Globalmente, a taxa atual é de 37 mortes por mil nascidos vivos, o que corresponde a cerca de 4,67 milhões de mortes anuais. Apesar do aumento dos recursos de saúde disponíveis, muitas crianças ainda nascem em condições precárias, resultando em perdas de vidas com grande potencial e afetando inúmeras famílias.
É crucial notar que grande parte dessas mortes infantis é evitável e deveria gerar um luto coletivo.
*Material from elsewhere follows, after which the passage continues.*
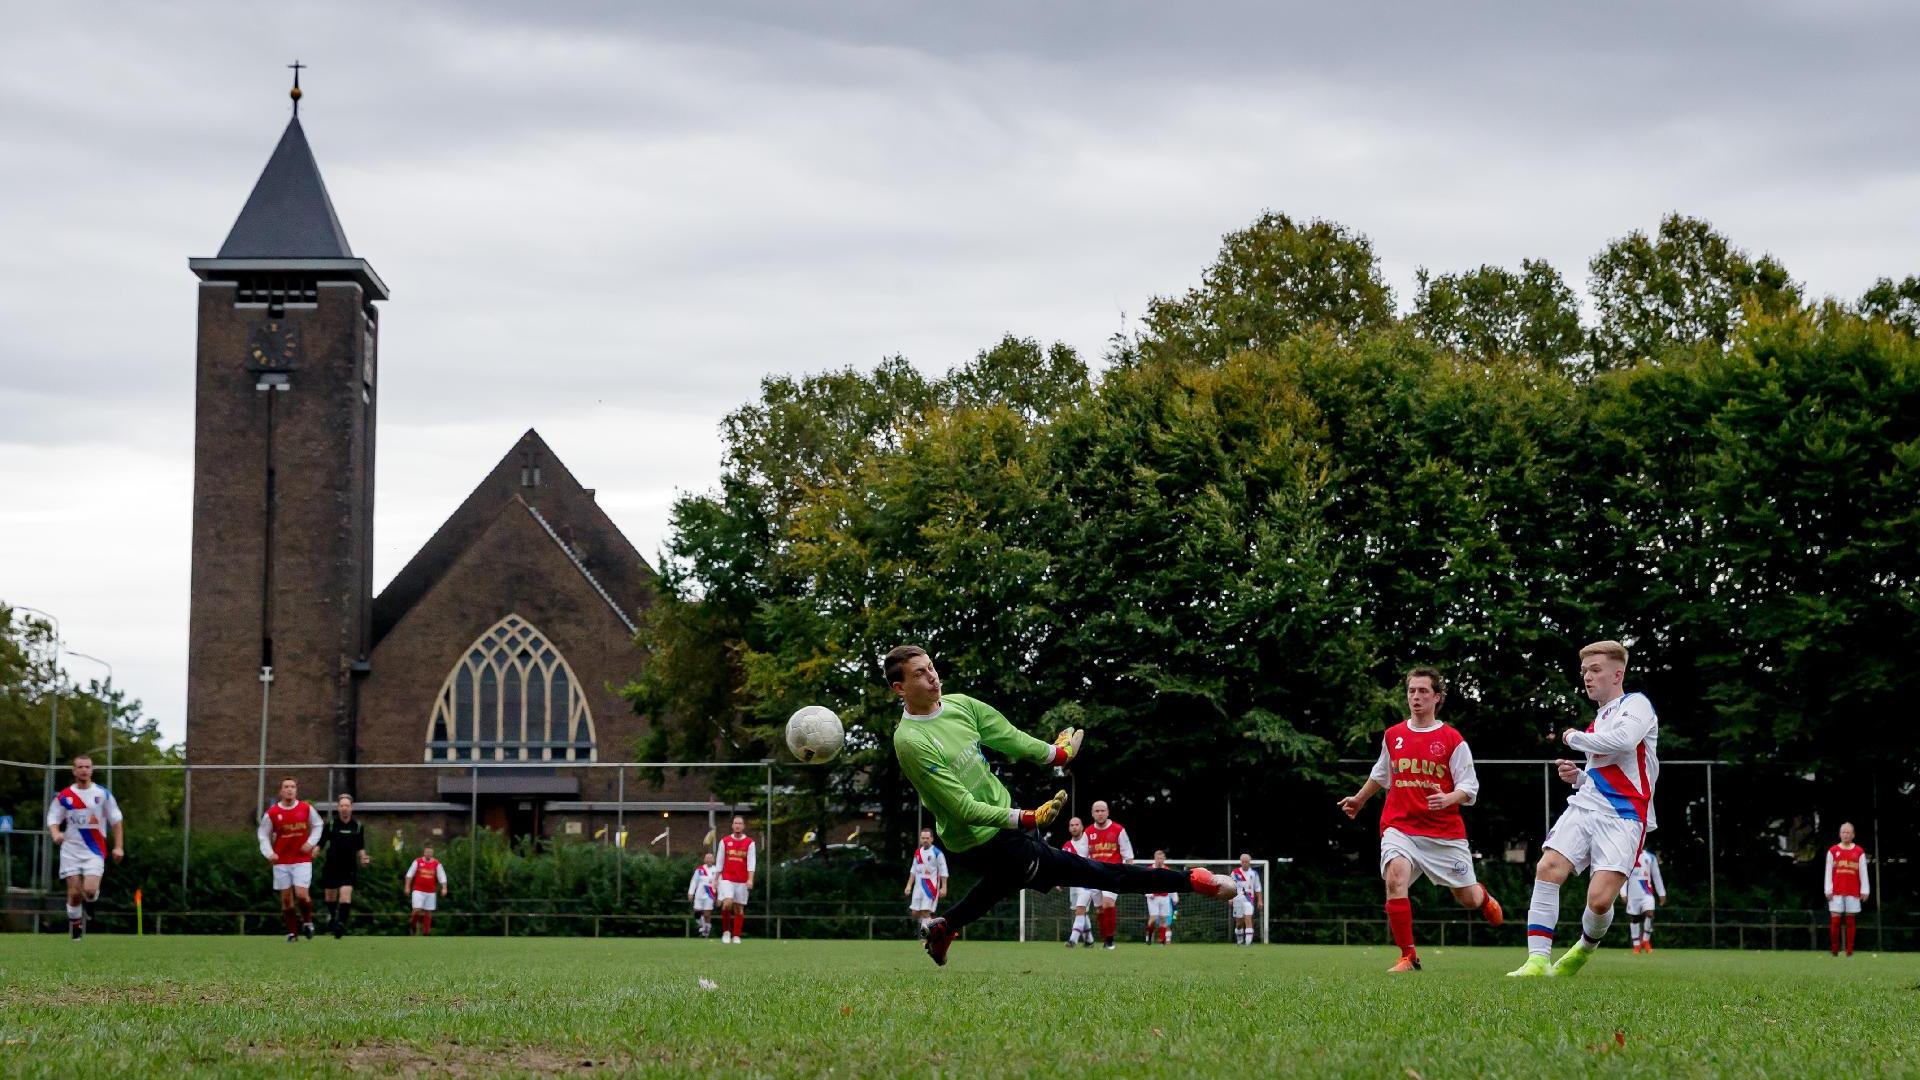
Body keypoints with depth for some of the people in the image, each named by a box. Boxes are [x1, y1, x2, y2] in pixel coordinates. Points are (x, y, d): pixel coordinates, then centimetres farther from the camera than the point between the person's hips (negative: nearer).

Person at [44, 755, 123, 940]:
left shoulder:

Em 2023, o número de crianças que morreram de pneumonia (610 mil) superou o total de mortes de adultos causadas por homicídios, conflitos armados e guerras (595 mil).
Em escala mundial, as doenças infecciosas, incluindo pneumonia, malária, doenças diarreicas e sarampo, causam mortalidade comparável às complicações durante o parto. Juntas, essas duas categorias respondem por mais de 40% de todos os óbitos infantis.
O Brasil já enfrentou altos índices de mortalidade por diarreia; em 1980, 34% das mortes de crianças menores de cinco anos eram devidas a essa causa. A solução para prevenir esse tipo de morte é fundamentalmente simples: garantir água limpa. Atualmente, a incidência caiu para 1,5%, embora em 1980, a diarreia fosse responsável por 270 crianças brasileiras por dia, contra 590 no ano inteiro em 2023.
Essa redução reflete melhorias no saneamento básico, no acesso à nutrição, na vacinação e no monitoramento médico. Contudo, persistem desafios no saneamento: 38,6% das residências brasileiras não possuem coleta e tratamento de esgoto, e 16,4% da população não tem acesso a abastecimento de água potável canalizada.
Deborah Malta, professora da Universidade Federal de Minas Gerais e coordenadora do relatório Global Burden of Disease no Brasil, aponta que as mortes infantis servem como indicadores do estado de outros aspectos sociais, como o acesso a vacinas, saneamento e cuidados médicos. Ela ressalta que o Brasil vivenciou uma transição epidemiológica mais forte após a implementação do Sistema Único de Saúde (SUS) em 1988.